Researchers and doctors say that those with season affective disorder also produce too much melatonin, which is a hormone maintaining normal sleep cycles and can cause increased tiredness if the body overproduces it, according to the National Institute of Mental Health.
“The temperatures since Christmas haven’t been terrible and so it gives them the ability to get outside, to get that fresh air, which is something that’s really important,” Manuel said. “But the sunlight is so important, so we do find that oftentimes folks will describe that as one of the significant stressors that is occurring in their life. So we have seen kind of an uptick in that.”
Additionally, doctors believe patients may be going untreated because they think they just have the winter blues. Waite said, of the patients her team and she see, they are the tip of the iceberg.
“I think a lot of these patients, even though there’s more out there, they kind of go under the radar because they kind of put up with it and pass it off as the winter blues, because so many people have that low energy state, so they minimize it,” Waite said.
Healthy ways to cope
Different types of therapy can help improve symptoms of seasonal affective disorder, including bright light therapy and talk therapy. Waite also recommended individuals see a medical doctor to make sure they do not have a different condition that is making them feel sluggish, such thyroid conditions, infections, diabetes, and anemia, which is a low blood count.
Light therapy and talk therapy are about equally effective, doctors say.

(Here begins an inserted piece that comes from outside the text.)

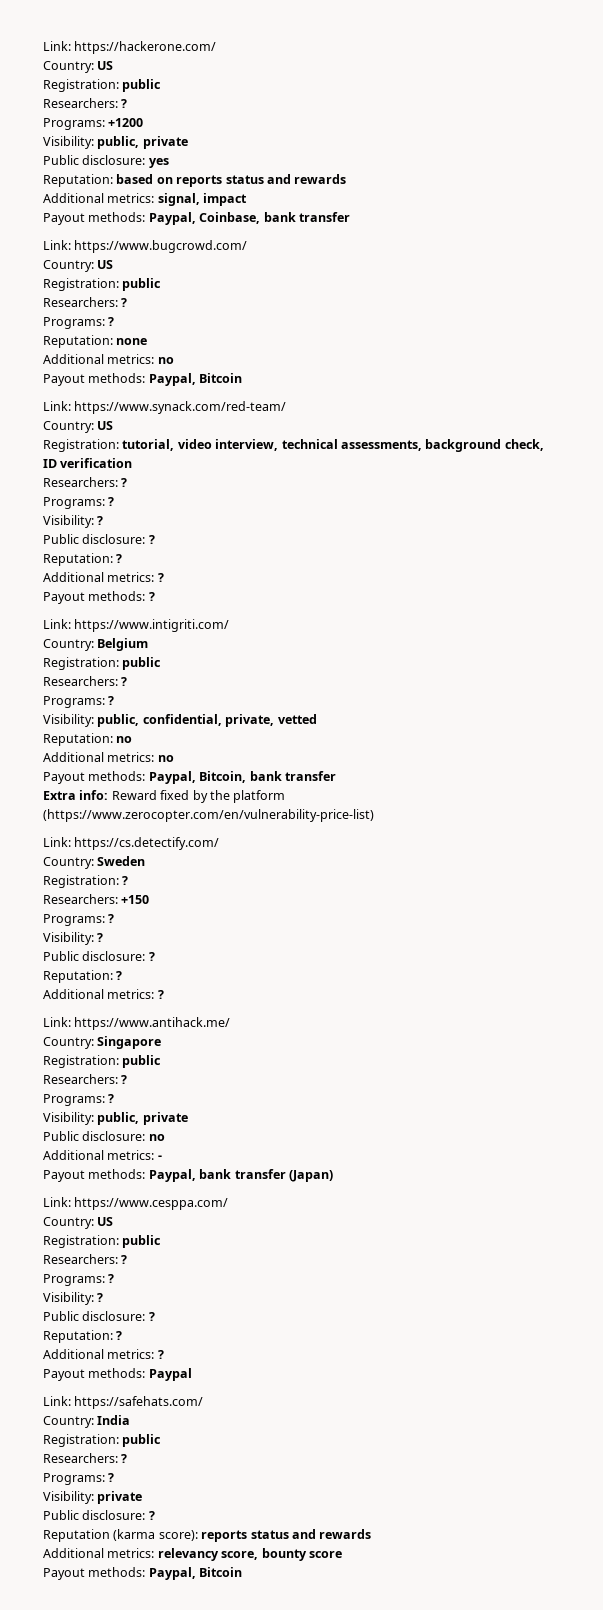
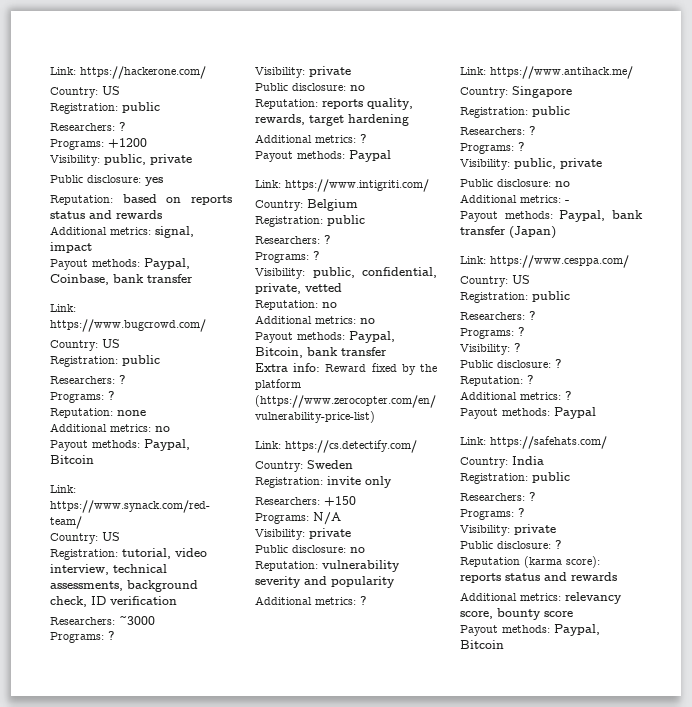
[121,478,128,487] [43,497,115,509] [43,515,104,528] [43,534,155,544] [43,553,123,566] [43,572,164,582] [43,591,155,604] ? // Programs: ? // Visibility: ? // Public disclosure: ? // Reputation: ? // Additional metrics: ? // Payout methods: ? -> [119,615,155,625] [50,631,115,643] [255,66,351,78] [255,83,365,91] [255,98,413,110] [255,114,409,126] [255,134,367,143] [255,150,391,162] ~3000 // Programs: ? // Visibility: private // Public disclosure: no // Reputation: reports quality, rewards, target hardening // Additional metrics: ? // Payout methods: Paypal
[122,876,129,885] ? -> [327,476,392,488] invite only
[108,914,115,923] [43,932,104,945] [43,951,155,961] [43,970,123,983] ? // Visibility: ? // Public disclosure: ? // Reputation: ? -> [313,512,341,525] [255,528,351,540] [255,545,365,553] [255,560,400,572] [255,576,395,588] N/A // Visibility: private // Public disclosure: no // Reputation: vulnerability severity and popularity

There are therapy lights that can often be purchased through online retailers like Amazon, and individuals can sit in front of them for about 30 minutes for the treatment. Waite said individuals should check in with their doctors, though, when purchasing a therapy light as some light go up to 10,000 lux. Indoor illumination levels are usually between 100-150 lux.
Doctors also say that antidepressants and vitamin D also help treat seasonal affective disorder.
For non-medication treatments, doctors recommended exercise, as well seeking out indoor and outdoor activities to avoid isolation. Waite also recommended getting out into nature to stimulate your immune system.
“It’s very treatable,” Waite said, adding that individuals with seasonal affective disorder respond better to treatment than individuals with non-seasonal depression or major depressive disorder. “I urge people to seek help and not just let it slide.”